▸ Data extracted from a collection:

════

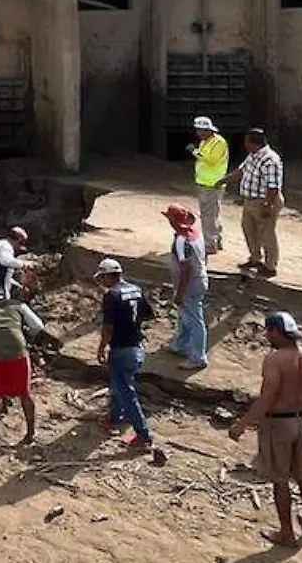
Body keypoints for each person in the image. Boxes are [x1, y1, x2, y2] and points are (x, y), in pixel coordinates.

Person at [229, 311, 302, 547]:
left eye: (269, 330)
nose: (267, 335)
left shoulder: (275, 359)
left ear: (277, 332)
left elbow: (267, 397)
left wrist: (242, 425)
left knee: (280, 480)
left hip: (279, 423)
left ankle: (286, 533)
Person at [93, 258, 154, 449]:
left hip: (121, 349)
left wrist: (102, 347)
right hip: (136, 346)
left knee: (126, 392)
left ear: (109, 276)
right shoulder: (135, 289)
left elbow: (108, 327)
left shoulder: (112, 295)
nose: (102, 282)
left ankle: (143, 435)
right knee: (119, 383)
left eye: (102, 278)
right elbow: (148, 314)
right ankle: (114, 418)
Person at [0, 293, 36, 444]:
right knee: (25, 394)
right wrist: (25, 334)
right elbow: (38, 326)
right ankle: (30, 433)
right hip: (19, 353)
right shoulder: (19, 306)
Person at [228, 128, 284, 277]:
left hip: (264, 201)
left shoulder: (270, 159)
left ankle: (270, 266)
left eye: (247, 141)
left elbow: (273, 186)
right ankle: (255, 258)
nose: (245, 145)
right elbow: (241, 170)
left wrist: (267, 205)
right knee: (249, 229)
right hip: (250, 200)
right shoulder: (253, 156)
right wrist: (224, 179)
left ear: (254, 143)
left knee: (266, 233)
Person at [163, 204, 209, 370]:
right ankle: (180, 345)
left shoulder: (182, 241)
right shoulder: (195, 234)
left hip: (190, 283)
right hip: (199, 279)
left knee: (194, 319)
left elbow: (186, 268)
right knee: (185, 315)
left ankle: (198, 357)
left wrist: (180, 293)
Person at [189, 116, 229, 254]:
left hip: (212, 184)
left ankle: (209, 244)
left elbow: (211, 160)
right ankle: (216, 239)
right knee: (212, 214)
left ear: (208, 130)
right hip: (205, 183)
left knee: (208, 216)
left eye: (201, 130)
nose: (198, 133)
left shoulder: (219, 143)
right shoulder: (205, 142)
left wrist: (194, 152)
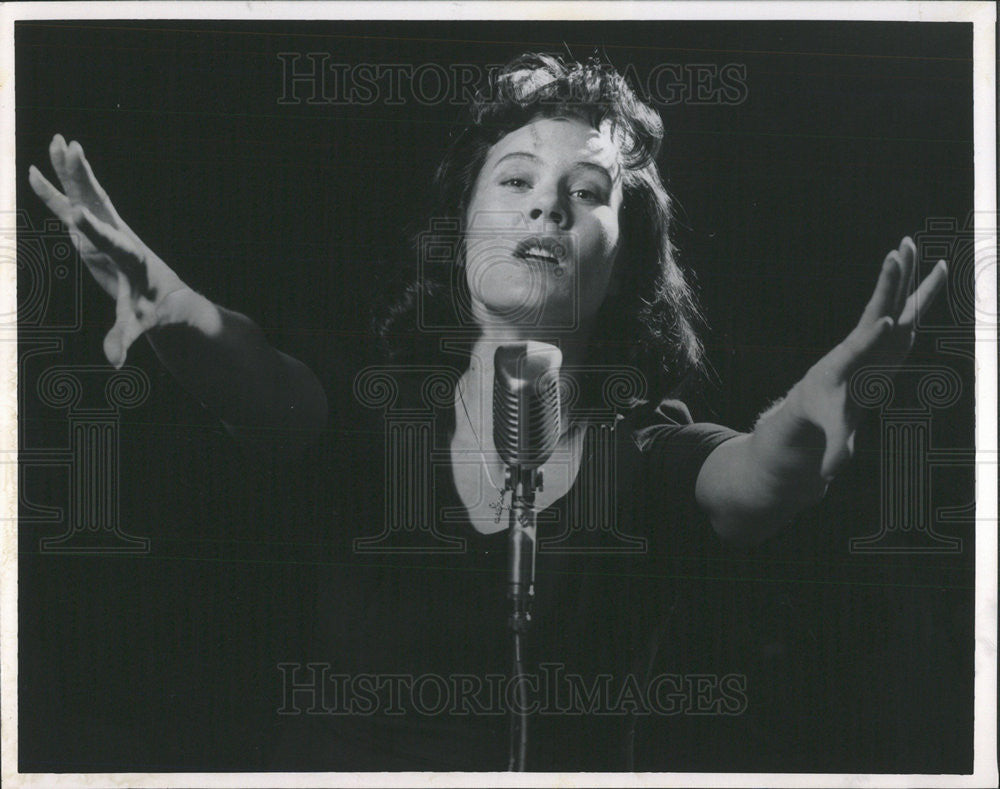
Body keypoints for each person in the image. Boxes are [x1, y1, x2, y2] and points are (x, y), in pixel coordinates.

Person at [27, 53, 948, 771]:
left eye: (587, 193)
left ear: (626, 258)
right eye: (513, 181)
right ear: (462, 223)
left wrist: (832, 399)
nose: (547, 203)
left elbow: (756, 479)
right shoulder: (372, 424)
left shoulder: (649, 449)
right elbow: (257, 379)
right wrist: (169, 302)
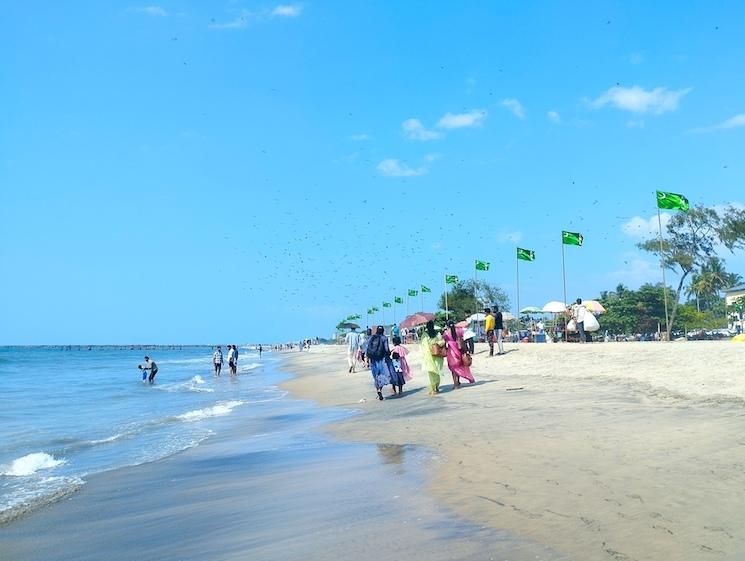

════

▸ Task: All of the records above should be returned exactly, though the pictures should not.

▸ Solution for this exercise:
Body keypoints for each person in the image. Boxes are [x1, y1, x2, y2] and points are (x, y), in pixel coordinates.

Person at [229, 311, 302, 547]:
left eye: (269, 330)
nose: (267, 335)
left shoulder: (275, 359)
left ear: (277, 332)
left elbow: (267, 397)
left wrist: (242, 425)
left knee: (280, 480)
left hip: (279, 423)
left ankle: (286, 533)
Person at [93, 258, 154, 449]:
left hip: (121, 349)
left wrist: (102, 347)
right hip: (136, 346)
left knee: (126, 392)
left ear: (109, 276)
right shoulder: (135, 289)
left elbow: (108, 327)
left shoulder: (112, 295)
nose: (102, 282)
left ankle: (143, 435)
right knee: (119, 383)
left eye: (102, 278)
right elbow: (148, 314)
right ankle: (114, 418)
Person at [0, 293, 36, 444]:
right knee: (25, 394)
right wrist: (25, 334)
right elbow: (38, 326)
right ankle: (30, 433)
right hip: (19, 353)
right shoulder: (19, 306)
Person at [228, 128, 284, 277]:
left hip: (264, 201)
left shoulder: (270, 159)
left ankle: (270, 266)
left eye: (247, 141)
left elbow: (273, 186)
right ankle: (255, 258)
nose: (245, 145)
right elbow: (241, 170)
left wrist: (267, 205)
right knee: (249, 229)
right hip: (250, 200)
right shoulder: (253, 156)
right wrist: (224, 179)
left ear: (254, 143)
left knee: (266, 233)
Person at [163, 204, 209, 370]:
right ankle: (180, 345)
left shoulder: (182, 241)
right shoulder: (195, 234)
left hip: (190, 283)
right hip: (199, 279)
left knee: (194, 319)
left elbow: (186, 268)
right knee: (185, 315)
left ankle: (198, 357)
left wrist: (180, 293)
Person at [189, 116, 229, 254]:
left hip: (212, 184)
left ankle: (209, 244)
left elbow: (211, 160)
right ankle: (216, 239)
right knee: (212, 214)
left ear: (208, 130)
right hip: (205, 183)
left knee: (208, 216)
left eye: (201, 130)
nose: (198, 133)
left shoulder: (219, 143)
right shoulder: (205, 142)
left wrist: (194, 152)
Body keypoints for each person in the image. Boxes are [x1, y1, x2, y2] and points are (x, y), in pixel coordinates.

Person at [27, 53, 948, 771]:
left eye: (587, 193)
left ear: (626, 258)
right eye: (513, 181)
right ear: (462, 223)
left wrist: (832, 399)
nose: (547, 203)
left elbow: (756, 479)
right shoulder: (372, 424)
left shoulder: (649, 449)
right elbow: (257, 379)
right wrist: (169, 302)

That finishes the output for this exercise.